Во всяком случае, так мне казалось в десятилетнем возрасте. Тогда два копа в униформе пришли ко мне и сказали, что мои родители «ушли». Они сделали это с таким спокойным сочувствием и умением, что я до сих пор помню их лица. В результате я не задерживался ни в одной приемной семье, хотя вел себя безупречно: был вежлив, помогал, убирал со стола посуду и мыл автомобиль.

В те годы сильно помогла река. Где бы я ни жил, всегда мог доехать до нее на велосипеде. Я проводил часы возле медленно текущей воды — смотрел, ждал, думал. Отец брал меня на рыбалку, едва я научился ходить. Мы просиживали там целые дни, хотя улов был невелик. Со временем я стал ловить гораздо лучше его, так что к восьми годам именно я стал приносить домой форель. Родители так радовались, что даже слезу роняли.

Я все еще помню запах рыбы, жарившейся на сковороде. Мама и сам отец смеялись над тем, каким он был беспомощным в быту, в отличие от меня. Это моим делом стали все починки в нашем маленьком мире.

И дело было не в рыбе. Река объединяла нас: мы разговаривали, смотрели на воду, на дикий зеленый берег, который не изменился за сотни лет. Люди, жившие в то далекое время, непременно узнали бы его сейчас, если бы грубое наступление города и современного мира не стерло их, словно садовых вредителей.
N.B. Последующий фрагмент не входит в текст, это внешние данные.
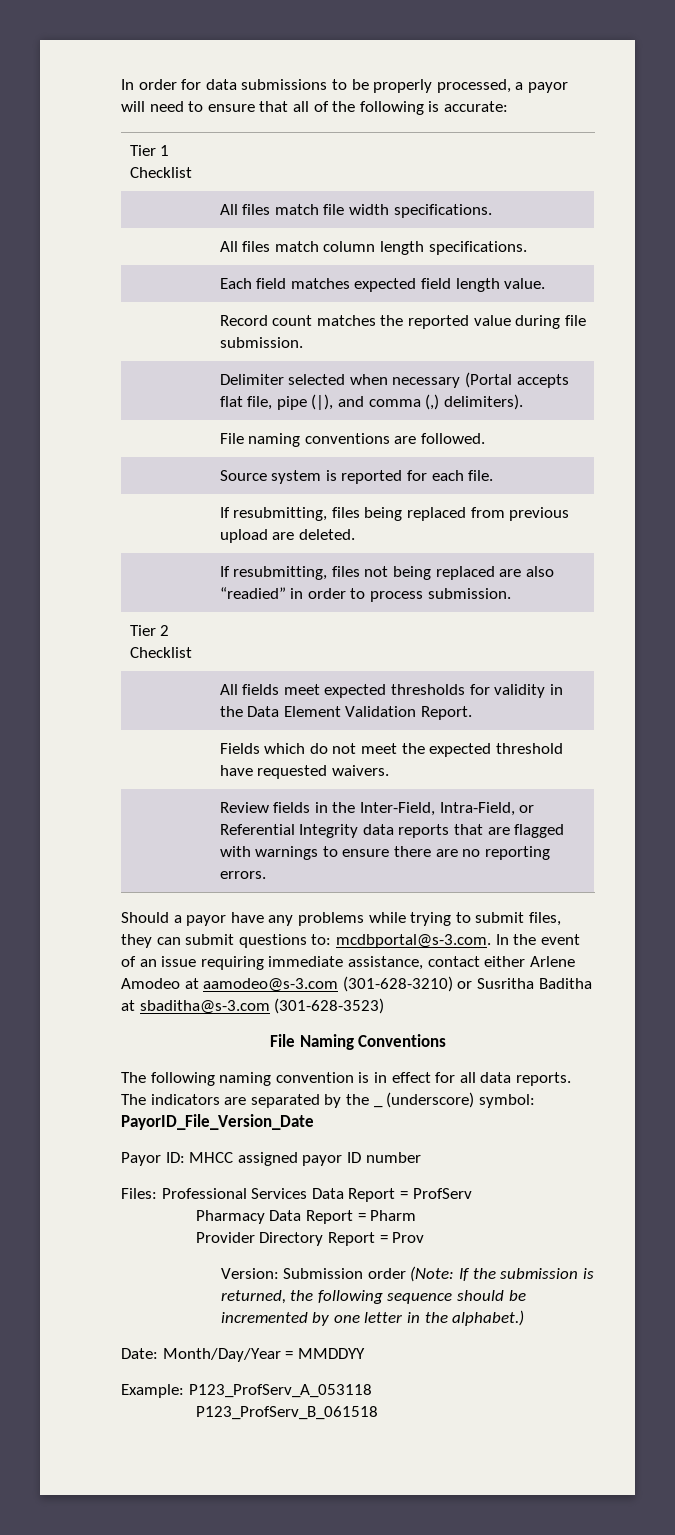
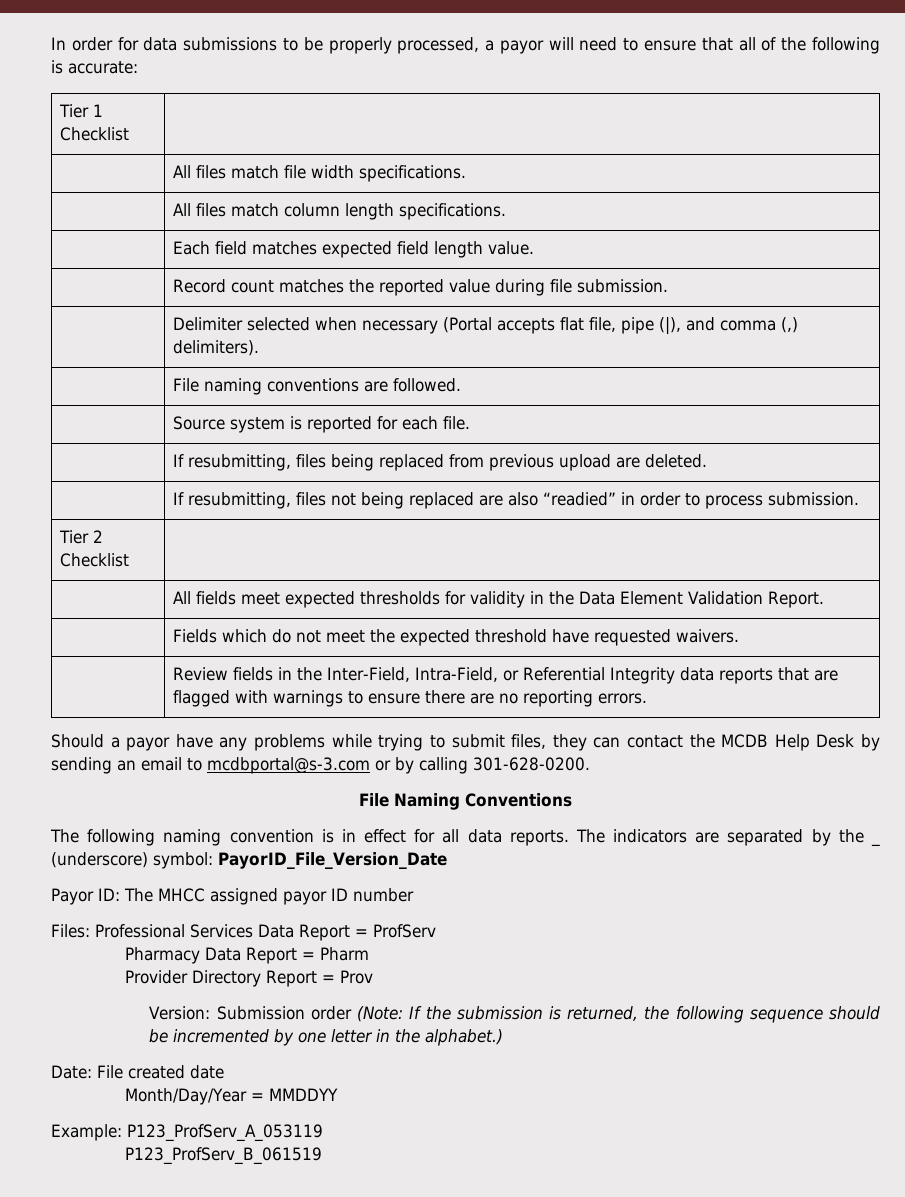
[185,934,580,948] [121,956,575,970] [121,976,592,992] [121,998,385,1014] submit questions to: mcdbportal@s-3.com. In the event of an issue requiring immediate assistance, contact either Arlene Amodeo at aamodeo@s-3.com (301-628-3210) or Susritha Baditha at sbaditha@s-3.com (301-628-3523) -> [626,734,880,751] [51,757,590,774] contact the MCDB Help Desk by sending an email to mcdbportal@s-3.com or by calling 301-628-0200.
(185, 1157) none -> [124,888,153,902] The
(158, 1353) none -> [97,1065,224,1079] File created date //
[188,1384,372,1398] [195,1406,378,1420] P123_ProfServ_A_053118 // P123_ProfServ_B_061518 -> [127,1124,323,1142] [124,1147,322,1165] P123_ProfServ_A_053119 // P123_ProfServ_B_061519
Отец любил музыку. Фрэнка Синатру, Мела Торме, Пери Комо, всех из этой эпохи. У него самого был хороший голос. Однажды мы засиделись допоздна, на небо выкатились звезды. Помню, как он запел — прекрасные слова, прекрасная мелодия: «У ночи тысяча глаз», — он спел всю песню, включая маленькую джазовую импровизацию в середине, пока мы упаковывали рыболовные принадлежности и двух больших рыб.

Я не сказал ему в тот раз, что песня мне не понравилась и слова — тоже. Я был еще ребенком, что бы он ни думал, и мысль о глазах в черном бархатном небе, как бы это красиво ни звучало, меня страшила.

Произошло это за три недели до его гибели. В первой приемной семье был диск с этой песней. Я проигрывал ее снова и снова, пока хозяин дома не взбесился. Он обратился в попечительский совет и попросил, чтобы меня забрали.

Пока мы шли, я немного рассказал об этом Элис. По двум причинам. Во-первых, чтобы она прекратила задавать вопросы. Во-вторых — и это было главным, — я хотел, чтобы она рассказала о себе. Я услышал о причине, побудившей ее прийти ко мне накануне. Она думала, что гибель Мириам и Рики как-то связана с гибелью ее матери. Я все еще считал идею невероятной, но не был готов сказать об этом.